> _Tasks_:
(1) According to the blog excerpt, where does the seller of the house spend the winter?
(2) Transcribe the stretch of the blog excerpt from "Absence Note" through "of her own.".
(3) From the blog excerpt, list every act by the mother's caregivers that would make the writer defend her.

> _Source text_:
Her caregivers could not have known that when I was seven and had a tonsillectomy, she spent the night by my hospital bed because the staff couldn't get her to go home - this, in the days when kids were kept overnight, and their parents booted out. 

Her nurses and techs knew none of that and were kind to her anyway. But one impatient word, one careless yank on her gown, one exasperated sigh in her direction, and I would defend my mother as she had defended me in the face of child-hating neighbors with perfect yards and the first-grade teacher who said I couldn't read - with all the conviction of an outraged mother bear. 

Because our days came and went like heartbeats, but then there was a murmur, and now I saw my mother as she had once seen me. 




Sunday, February 14, 2016

Absence Note

I've been worried a lot lately. I've been so worried in fact, that it's taken me from my blog entirely. The only times I've thought about Chipped Demitasse over the course of the last few weeks is when I kicked myself for neglecting it. This blog is very important to me yet I've been entirely absent from it.

A lot has been going on. My mother, who is dearer to me than even a wordie like myself can express, is facing serious health challenges. And I'm a single, working mother of teenagers, one of whom has temporary but difficult health issues of her own.

If being a single, working parent with a sick mother and a sick kid and all the responsibilities those things entail weren't enough, I decided to jump ship from the financial Titanic I call renting and am in the process of buying a house.

Buying this house included a three-day period of torturous anxiety where I obsessed over my monthly cash-flow, fearing it would become an even smaller trickle than it already is once I traded the "freebies" of renting (heat, maintenance, etc,) for the "costies" of home ownership. I earn a perfectly fair wage, but face it, life can be expensive for single parents. Those three days worrying about money are the kinds of times that try the souls of single, working parents and prospective home-buyers.

The utility bill was one of the things I worried about. I have no idea what heat and AC will run in this new place. The seller, as luck would have it, winters in Spain and summers in Northern Michigan, so there is no recent, realistic history of the house's energy use. And someone with the financial means to winter in Spain probably wouldn't turn down the thermostat at night even if he was here. I got so stressed-out over this phantom utility bill that I researched the cost of firewood in case our main source of heat had to be the fireplace. I'll love having a fireplace again; I just didn't want to have to sleep on the floor in front of it.

"Ugh," muttered my tried soul. "Ugh."

> _Supplied entries_:
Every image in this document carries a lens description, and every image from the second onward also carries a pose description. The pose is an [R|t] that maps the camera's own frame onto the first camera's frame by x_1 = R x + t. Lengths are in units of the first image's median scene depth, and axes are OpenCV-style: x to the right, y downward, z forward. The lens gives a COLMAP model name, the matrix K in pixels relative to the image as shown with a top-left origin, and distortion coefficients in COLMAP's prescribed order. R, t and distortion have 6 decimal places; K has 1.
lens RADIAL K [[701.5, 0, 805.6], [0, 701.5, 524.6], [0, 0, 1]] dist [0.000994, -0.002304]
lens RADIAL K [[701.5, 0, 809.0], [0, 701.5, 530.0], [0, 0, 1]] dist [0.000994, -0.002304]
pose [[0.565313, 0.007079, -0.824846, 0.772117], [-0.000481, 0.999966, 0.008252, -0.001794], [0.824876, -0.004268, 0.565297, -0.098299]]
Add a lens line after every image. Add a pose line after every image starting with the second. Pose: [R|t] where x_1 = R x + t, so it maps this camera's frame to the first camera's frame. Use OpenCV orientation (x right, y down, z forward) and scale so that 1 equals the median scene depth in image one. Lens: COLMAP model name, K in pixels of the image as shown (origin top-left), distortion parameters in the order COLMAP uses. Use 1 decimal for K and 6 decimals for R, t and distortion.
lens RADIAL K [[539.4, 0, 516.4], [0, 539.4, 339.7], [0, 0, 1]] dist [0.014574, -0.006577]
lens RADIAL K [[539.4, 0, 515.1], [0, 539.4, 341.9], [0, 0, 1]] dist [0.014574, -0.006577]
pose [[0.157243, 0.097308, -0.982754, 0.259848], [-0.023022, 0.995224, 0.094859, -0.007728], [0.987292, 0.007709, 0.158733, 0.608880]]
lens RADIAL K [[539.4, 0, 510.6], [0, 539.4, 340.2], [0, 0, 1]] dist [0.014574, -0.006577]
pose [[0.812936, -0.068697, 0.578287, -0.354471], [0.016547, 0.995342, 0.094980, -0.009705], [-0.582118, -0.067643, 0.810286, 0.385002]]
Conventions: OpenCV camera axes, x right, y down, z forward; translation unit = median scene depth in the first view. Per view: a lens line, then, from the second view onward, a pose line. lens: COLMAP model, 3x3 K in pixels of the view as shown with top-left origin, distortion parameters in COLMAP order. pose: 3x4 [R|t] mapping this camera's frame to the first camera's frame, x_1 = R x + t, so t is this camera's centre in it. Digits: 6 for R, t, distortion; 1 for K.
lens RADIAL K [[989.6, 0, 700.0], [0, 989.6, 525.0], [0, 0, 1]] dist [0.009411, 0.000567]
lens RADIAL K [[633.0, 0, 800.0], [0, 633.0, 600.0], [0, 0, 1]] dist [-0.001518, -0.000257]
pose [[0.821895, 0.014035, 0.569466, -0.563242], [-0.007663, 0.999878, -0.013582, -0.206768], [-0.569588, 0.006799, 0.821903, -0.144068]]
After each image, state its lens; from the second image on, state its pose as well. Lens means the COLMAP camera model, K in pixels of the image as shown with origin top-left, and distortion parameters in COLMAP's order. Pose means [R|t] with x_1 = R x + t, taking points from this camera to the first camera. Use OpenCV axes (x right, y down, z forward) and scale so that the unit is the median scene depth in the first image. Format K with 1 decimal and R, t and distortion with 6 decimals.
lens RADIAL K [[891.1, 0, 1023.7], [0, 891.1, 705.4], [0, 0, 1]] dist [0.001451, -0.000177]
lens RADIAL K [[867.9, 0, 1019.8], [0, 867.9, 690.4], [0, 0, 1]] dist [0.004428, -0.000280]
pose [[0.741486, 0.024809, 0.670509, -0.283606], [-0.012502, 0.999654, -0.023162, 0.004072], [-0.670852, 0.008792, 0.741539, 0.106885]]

> _Responses for each task_:
(1) The seller winters in Spain.

(2)
Absence Note

I've been worried a lot lately. I've been so worried in fact, that it's taken me from my blog entirely. The only times I've thought about Chipped Demitasse over the course of the last few weeks is when I kicked myself for neglecting it. This blog is very important to me yet I've been entirely absent from it.

A lot has been going on. My mother, who is dearer to me than even a wordie like myself can express, is facing serious health challenges. And I'm a single, working mother of teenagers, one of whom has temporary but difficult health issues of her own.

(3)
- One impatient word
- One careless yank on her gown
- One exasperated sigh in her direction